**EXCERPT**
■ ■ ■ ■

Learn to Stop Yelling at Your Kids
I'll never forget the fateful day my own anger stared me in the face. Growing up, I never struggled with anger. I naively thought it had something to do with my studied respect for character. But I was about to have that overturned!
You see, even though I thought of myself as an easygoing person, I had never stood up to the rigors of parenting. I never considered that I might become so frustrated with my children that I would yell at them or be at my wit's end regarding how to deal with them.
Heading Down the Path of Anger
These days, parents are fed so many confusing and contradictory beliefs from all sides about child-rearing that it is no wonder we don't know what to do. Far too many of our generation grew up without seeing good parenting practices lived out in close proximity. With seemingly few reliable parenting tools available, yelling seems to be the only option. So many are doing it that we can even feel "okay" about ourselves for being yellers.
However, the atmosphere yelling creates can break a child's spirit. It wears on a body to be spoken to harshly and in an unduly loud voice. As soon as Mom or Dad's voice goes up, a child's defenses go up as well. Yelling does the exact opposite of what a Christian parent wants to see happen in her child. Instead of drawing that child closer to seeing the issue at hand, they are pushed away from receiving your word.
If you're a yeller, please know that my heart goes out to you. My intention is to help us all look at this situation of anger and yelling and assess what it's really doing in us and our child. We've got to clearly see the damage an ongoing lifestyle of anger is causing. Only then will we see the desperate need we have for God to do a work in us.
I know this can be a distressing topic. I've known so many moms and dads who despair of the anger that seems to control them. They hate that anger overtakes them, like a cage closing in, never letting them go from its grips. Anger is suffocating for all involved.
Look at these words:
We have this treasure in jars of clay, to show that the surpassing power belongs to God and not to us. We are afflicted in every way, but not crushed; perplexed, but not driven to despair; persecuted, but not forsaken; struck down, but not destroyed; always carrying in the body the death of Jesus, so that the life of Jesus may also be manifested in our bodies. For we who live are always being given over to death for Jesus' sake, so that the life of Jesus also may be manifested in our mortal flesh (2 Cor. 4:7–11).
This is the wonderful news, that the life of Jesus can be manifested in us—weak mortals that we are. And anger shows us our weakness in vivid colors. It paints a picture that encages us, keeping us as slave to our own tempers. But that's not where Jesus wants to keep us.

■ ■ ■ ■

**INFORMATION SUPPLIED**
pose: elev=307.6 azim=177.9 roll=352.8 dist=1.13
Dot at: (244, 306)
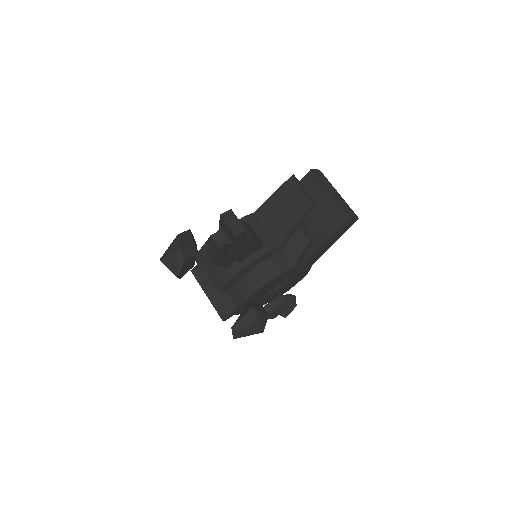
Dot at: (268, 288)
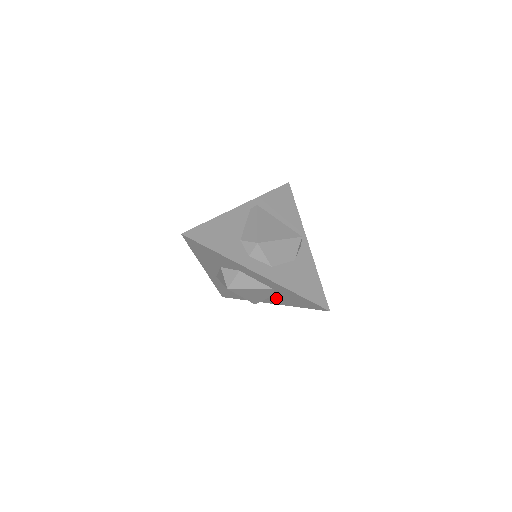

■ ■ ■ ■

**DESCRIPTION OF THE TASK**
Continue the article on learning to stop yelling at your kids, starting right after its last sentence. The lines have no connection to the text.

**EXERCISE RESULT**
His call is always to come, poor and needy sinners as we are (for yes, habitual anger expressed to our loved ones is sin), and repent. His cleansing power, made possible through the cross, is what makes it possible for us to overcome the angry attitudes that well up inside (2 Peter 1:3–4). His redemption isn't a mask that hides the sin of anger with a front, but His grace gets inside and transforms us from the inside out.
But he said to me, "My grace is sufficient for you, for my power is made perfect in weakness." Therefore I will boast all the more gladly of my weaknesses, so that the power of Christ may rest upon me (2 Cor. 12:9).
Where do we get that grace?
But he gives more grace. Therefore it says, "God opposes the proud, but gives grace to the humble" (James 4:6).
Breaking free from the grips of anger starts with softening our hearts. Humbling ourselves. Recognizing we truly are in need of the Savior.
How to Break the Habit
Here are some significant steps to take to break the habit of yelling. They include several practical tips—but tips can only go so far. Anyone can learn strategies to bite your tongue or lower your voice. Allowing the Holy Spirit to work inside of us must be our starting point, our ending point, and everything in-between.
- Acknowledge your need to the God who loves you, even while you were lost in your sin (Rom. 5:6, 8). Intentionally ask Him to do this transforming work in you. Repent of any and all unrighteous anger that has taken root in your life.
- Memorize the powerful truth found in James 1:19–20:
Know this, my beloved brothers: let every person be quick to hear, slow to speak, slow to anger; for the anger of man does not produce the righteousness of God (emphasis added).
Many times the reason we yell at our children is because we think it will help them learn to behave. God has used this verse to help me realize that my anger will never bring about the results I long to see.
- Make a plan ahead of time for what you want to do differently next time you feel like raising your voice. Do the opposite of your instinct and talk very quietly. You are retraining yourself to control your volume.
- Be near your child. It's really hard to holler at someone you're a foot away from!
- Save yelling for times of immediate danger. ("Stop running into the street!")
- Stop yourself if you find yourself yelling. If you need to take five minutes in a separate room, do it.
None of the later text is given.